One More Puzzle Piece
HP terminals of the day all had an interesting feature. The keyboards had nine keys along the top row — what you’d think of as function keys today. The monitors always had eight little spots at the bottom that had labels for what the keys did. The ninth key let you page through a couple of sets of function keys. You can see that in the HP terminal teardown video below.
So F1 might have “Help” on the screen above it, unless you set the next page where it might say “Clear” or something. The effect was best on the terminals where the keyboard and screen were one piece so the labels lined up.
Then One Day…
I was thinking, probably uncharitably, about how stupid people were that couldn’t learn how to use the editor. I happened to be setting up custom function keys at the time. I wrote a quick program to put a few editor-specific keys on the terminal like “next page” and “previous page” and mapped them to the correct commands.
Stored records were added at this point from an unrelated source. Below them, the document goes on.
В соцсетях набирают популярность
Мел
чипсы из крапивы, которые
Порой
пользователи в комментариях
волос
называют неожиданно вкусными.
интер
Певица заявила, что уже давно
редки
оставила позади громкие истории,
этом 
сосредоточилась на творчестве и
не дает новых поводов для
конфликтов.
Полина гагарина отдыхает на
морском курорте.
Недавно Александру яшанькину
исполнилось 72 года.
That worked fine, and then I wrote a short program to launch the editor on a file and put it into screen mode. I grabbed someone passing by and had them try it. By the end of the day, everyone was using “my” editor.
No Genius
I can’t overstate how simple this was. I later reduced it to just a batch file that copied a text file to the terminal to set the function keys, and then launched the editor. And everyone loved it. The people who knew how to use the editor didn’t need all this, of course. And they knew how easy it was. But they loved that it saved people asking dumb questions or messing up their files. The other users just loved it because it made the editor easy.
This predates easy access to the Internet, and a common thing in those days was to trade tapes with other sites. You’d get a magnetic tape in the mail, mount it, look at what was on it, copying anything you found interesting. Then you’d add anything you had to the end, and send it to the next place. In a year or so, the tape would make its way back around to you and the process would repeat. I put my editor on the outbound tape.
Within a year or so, people were literally finding me — hard to do in those days — and sending me real letters thanking me for my editor solution.
The Moral
The script to do this was extremely trivial. It probably took 10 minutes to write and once you knew how to do it, maybe less. But the point was, the people who knew how to write the script didn’t need it. The people who needed it were those who had no more idea how to program function keys than I know how to perform open heart surgery.
It doesn’t matter if it is hardware or software. Getting into the heads of users can really pay off.